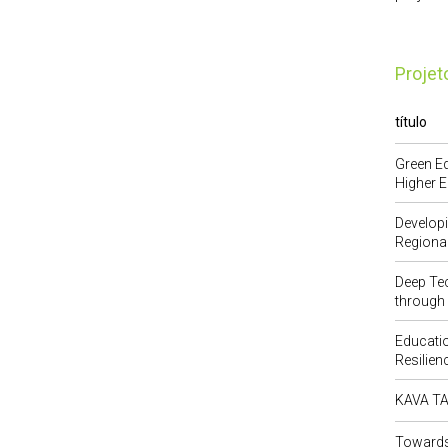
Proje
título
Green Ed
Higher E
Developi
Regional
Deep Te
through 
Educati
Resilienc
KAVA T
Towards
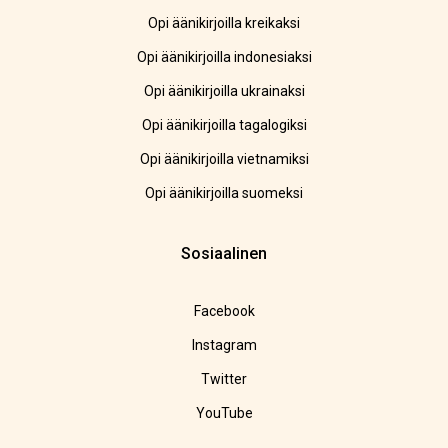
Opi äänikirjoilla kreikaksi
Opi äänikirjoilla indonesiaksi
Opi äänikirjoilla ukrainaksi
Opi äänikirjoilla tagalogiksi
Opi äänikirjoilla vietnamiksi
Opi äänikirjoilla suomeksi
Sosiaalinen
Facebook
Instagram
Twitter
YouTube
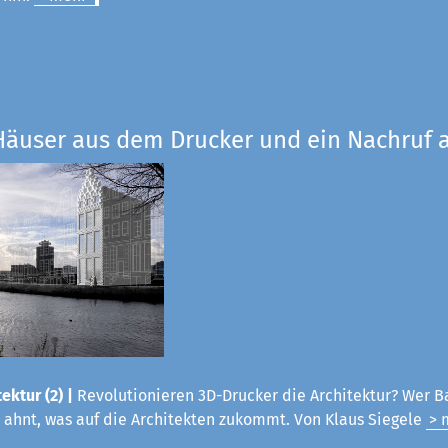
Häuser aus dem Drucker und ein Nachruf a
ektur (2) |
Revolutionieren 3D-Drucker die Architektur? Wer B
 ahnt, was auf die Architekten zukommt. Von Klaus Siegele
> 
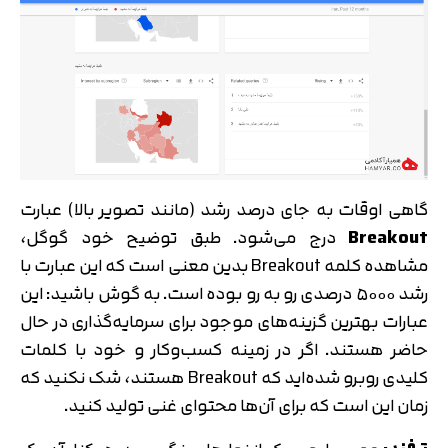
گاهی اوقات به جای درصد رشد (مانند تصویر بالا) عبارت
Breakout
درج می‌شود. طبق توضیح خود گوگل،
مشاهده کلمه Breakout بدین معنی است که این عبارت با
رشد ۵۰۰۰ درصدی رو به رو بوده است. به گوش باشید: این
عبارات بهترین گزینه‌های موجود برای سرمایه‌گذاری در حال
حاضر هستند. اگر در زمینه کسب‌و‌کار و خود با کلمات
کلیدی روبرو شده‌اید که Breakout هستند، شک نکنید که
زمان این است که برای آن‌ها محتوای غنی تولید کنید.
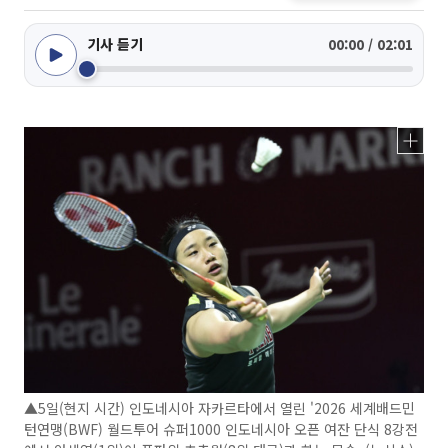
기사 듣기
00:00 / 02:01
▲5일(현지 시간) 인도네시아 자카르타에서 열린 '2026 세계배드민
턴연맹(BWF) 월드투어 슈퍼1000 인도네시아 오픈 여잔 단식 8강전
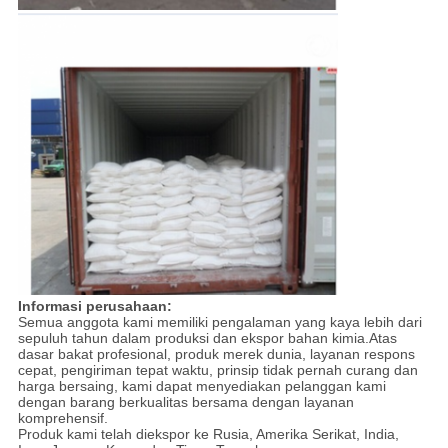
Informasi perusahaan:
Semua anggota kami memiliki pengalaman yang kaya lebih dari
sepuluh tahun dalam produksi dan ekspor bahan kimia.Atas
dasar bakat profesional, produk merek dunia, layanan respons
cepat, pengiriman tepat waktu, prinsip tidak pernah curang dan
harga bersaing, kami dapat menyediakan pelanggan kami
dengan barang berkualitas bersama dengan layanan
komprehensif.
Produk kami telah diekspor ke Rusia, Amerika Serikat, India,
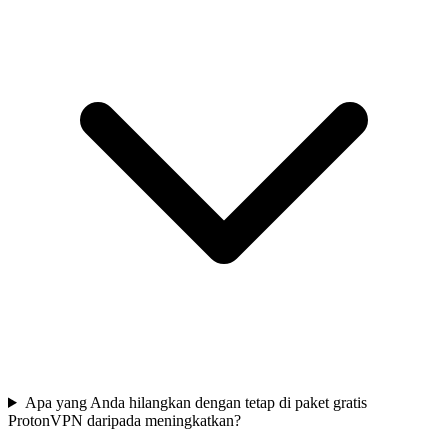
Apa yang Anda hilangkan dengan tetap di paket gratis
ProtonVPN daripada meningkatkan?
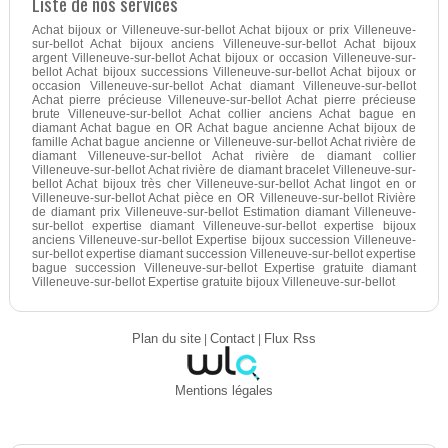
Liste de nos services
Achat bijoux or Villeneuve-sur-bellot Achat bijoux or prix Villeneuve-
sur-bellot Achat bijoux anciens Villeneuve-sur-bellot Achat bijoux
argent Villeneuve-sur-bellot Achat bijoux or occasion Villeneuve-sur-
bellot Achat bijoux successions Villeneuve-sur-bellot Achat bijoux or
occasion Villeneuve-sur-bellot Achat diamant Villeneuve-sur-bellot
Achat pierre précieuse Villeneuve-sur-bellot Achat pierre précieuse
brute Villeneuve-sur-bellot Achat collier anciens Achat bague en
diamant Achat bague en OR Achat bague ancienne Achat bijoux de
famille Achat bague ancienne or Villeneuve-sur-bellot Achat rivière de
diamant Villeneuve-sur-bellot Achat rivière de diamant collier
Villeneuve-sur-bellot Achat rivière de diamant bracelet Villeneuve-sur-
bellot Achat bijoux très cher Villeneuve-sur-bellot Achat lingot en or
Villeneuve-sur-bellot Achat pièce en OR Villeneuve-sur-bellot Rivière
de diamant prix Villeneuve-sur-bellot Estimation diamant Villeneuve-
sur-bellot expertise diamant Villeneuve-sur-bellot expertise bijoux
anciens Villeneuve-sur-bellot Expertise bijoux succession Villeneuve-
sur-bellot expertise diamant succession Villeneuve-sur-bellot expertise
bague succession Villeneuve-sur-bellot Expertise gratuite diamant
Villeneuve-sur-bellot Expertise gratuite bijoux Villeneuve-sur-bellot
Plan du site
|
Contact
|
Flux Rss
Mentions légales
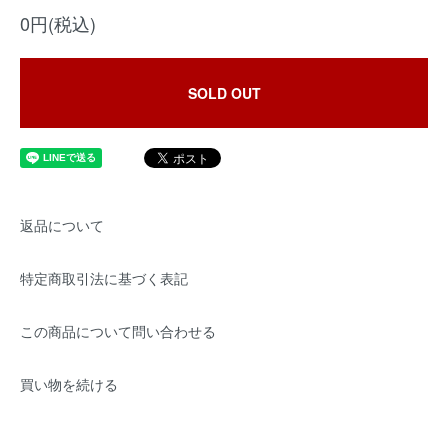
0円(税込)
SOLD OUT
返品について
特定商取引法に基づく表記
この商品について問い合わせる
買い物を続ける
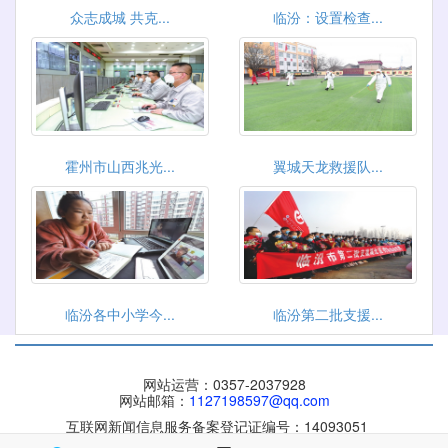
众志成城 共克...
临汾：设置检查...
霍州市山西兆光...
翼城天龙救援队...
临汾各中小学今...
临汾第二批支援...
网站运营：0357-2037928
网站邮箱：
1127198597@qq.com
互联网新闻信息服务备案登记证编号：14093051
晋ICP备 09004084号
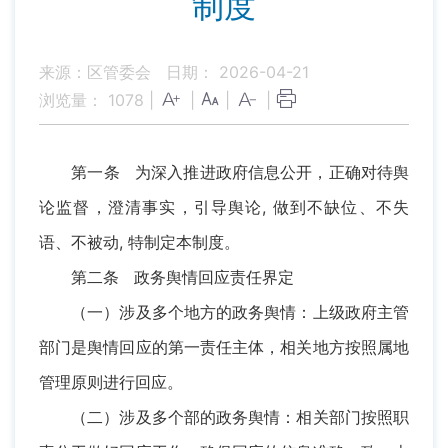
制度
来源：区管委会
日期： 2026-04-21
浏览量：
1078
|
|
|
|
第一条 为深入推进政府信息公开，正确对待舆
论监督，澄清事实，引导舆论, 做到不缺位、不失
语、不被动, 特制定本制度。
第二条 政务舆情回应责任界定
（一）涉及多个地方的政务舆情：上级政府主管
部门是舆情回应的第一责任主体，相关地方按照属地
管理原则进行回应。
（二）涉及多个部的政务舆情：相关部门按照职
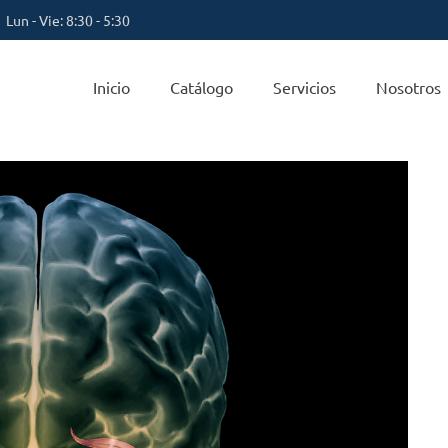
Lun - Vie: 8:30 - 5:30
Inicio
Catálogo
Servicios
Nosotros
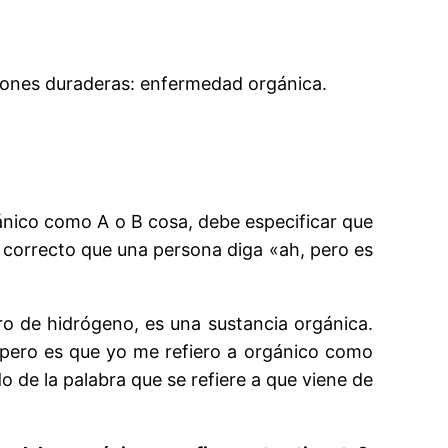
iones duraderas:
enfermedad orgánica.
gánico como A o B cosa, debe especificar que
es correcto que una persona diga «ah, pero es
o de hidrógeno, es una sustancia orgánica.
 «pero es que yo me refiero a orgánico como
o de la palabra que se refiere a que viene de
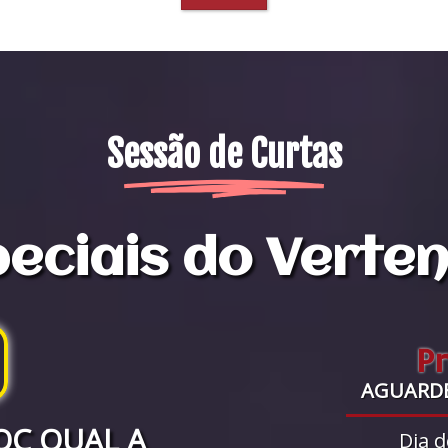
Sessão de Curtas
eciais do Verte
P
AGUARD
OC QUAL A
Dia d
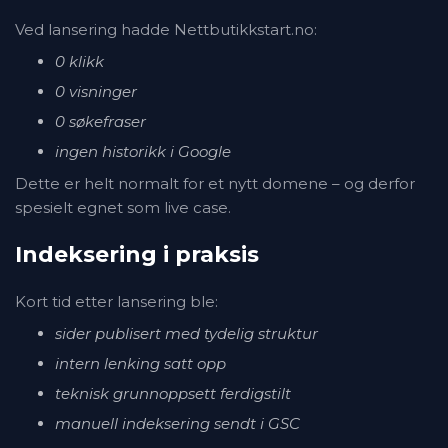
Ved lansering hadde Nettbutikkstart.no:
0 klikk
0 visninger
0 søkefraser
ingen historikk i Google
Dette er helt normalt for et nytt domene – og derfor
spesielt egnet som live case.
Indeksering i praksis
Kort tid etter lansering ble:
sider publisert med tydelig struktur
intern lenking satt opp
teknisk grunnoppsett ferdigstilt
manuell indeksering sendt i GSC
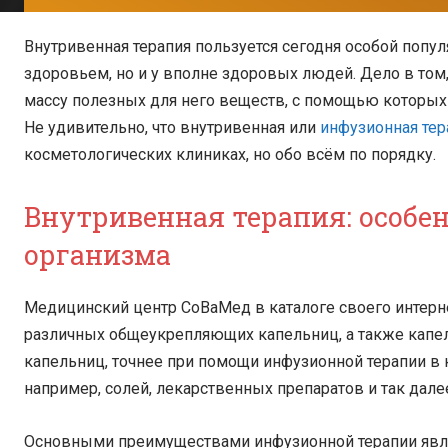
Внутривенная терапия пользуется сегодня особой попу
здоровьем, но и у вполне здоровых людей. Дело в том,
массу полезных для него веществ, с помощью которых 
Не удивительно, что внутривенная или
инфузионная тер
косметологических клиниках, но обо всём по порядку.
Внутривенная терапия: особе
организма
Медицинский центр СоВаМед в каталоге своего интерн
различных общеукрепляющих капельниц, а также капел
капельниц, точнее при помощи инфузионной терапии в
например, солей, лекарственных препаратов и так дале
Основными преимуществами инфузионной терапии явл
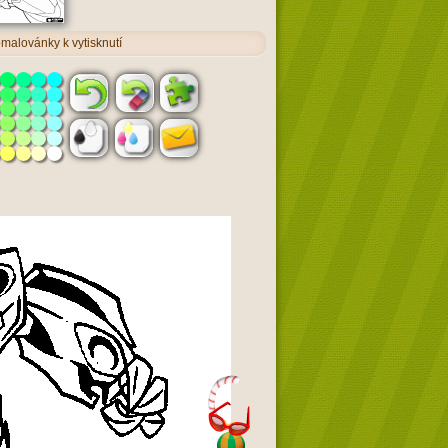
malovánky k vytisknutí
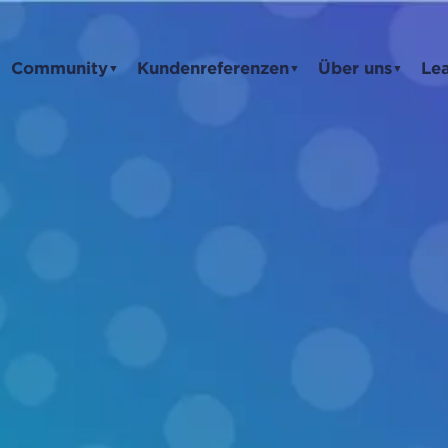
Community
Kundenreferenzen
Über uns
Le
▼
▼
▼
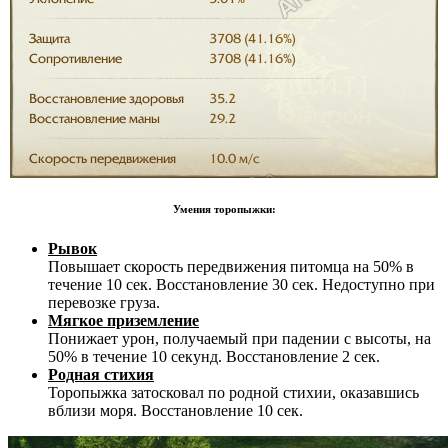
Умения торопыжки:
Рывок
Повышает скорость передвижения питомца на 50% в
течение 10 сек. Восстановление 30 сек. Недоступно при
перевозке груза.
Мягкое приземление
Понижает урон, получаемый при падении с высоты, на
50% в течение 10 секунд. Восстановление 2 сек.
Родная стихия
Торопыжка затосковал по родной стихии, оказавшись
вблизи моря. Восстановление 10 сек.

•••

▶ **Goal of the exercise**
Lay out everything from the line containing "Liste de nos services" down to the line containing "diamant Villeneuve-sur-bellot Achat" as a Markdown table with the columns Row and Line. Number each row and omit any blank lines.

▶ **Task solution**
| Row | Line |
|---|---|
| 1 | Liste de nos services |
| 2 | Achat bijoux or Villeneuve-sur-bellot Achat bijoux or prix Villeneuve- |
| 3 | sur-bellot Achat bijoux anciens Villeneuve-sur-bellot Achat bijoux |
| 4 | argent Villeneuve-sur-bellot Achat bijoux or occasion Villeneuve-sur- |
| 5 | bellot Achat bijoux successions Villeneuve-sur-bellot Achat bijoux or |
| 6 | occasion Villeneuve-sur-bellot Achat diamant Villeneuve-sur-bellot |
| 7 | Achat pierre précieuse Villeneuve-sur-bellot Achat pierre précieuse |
| 8 | brute Villeneuve-sur-bellot Achat collier anciens Achat bague en |
| 9 | diamant Achat bague en OR Achat bague ancienne Achat bijoux de |
| 10 | famille Achat bague ancienne or Villeneuve-sur-bellot Achat rivière de |
| 11 | diamant Villeneuve-sur-bellot Achat rivière de diamant collier |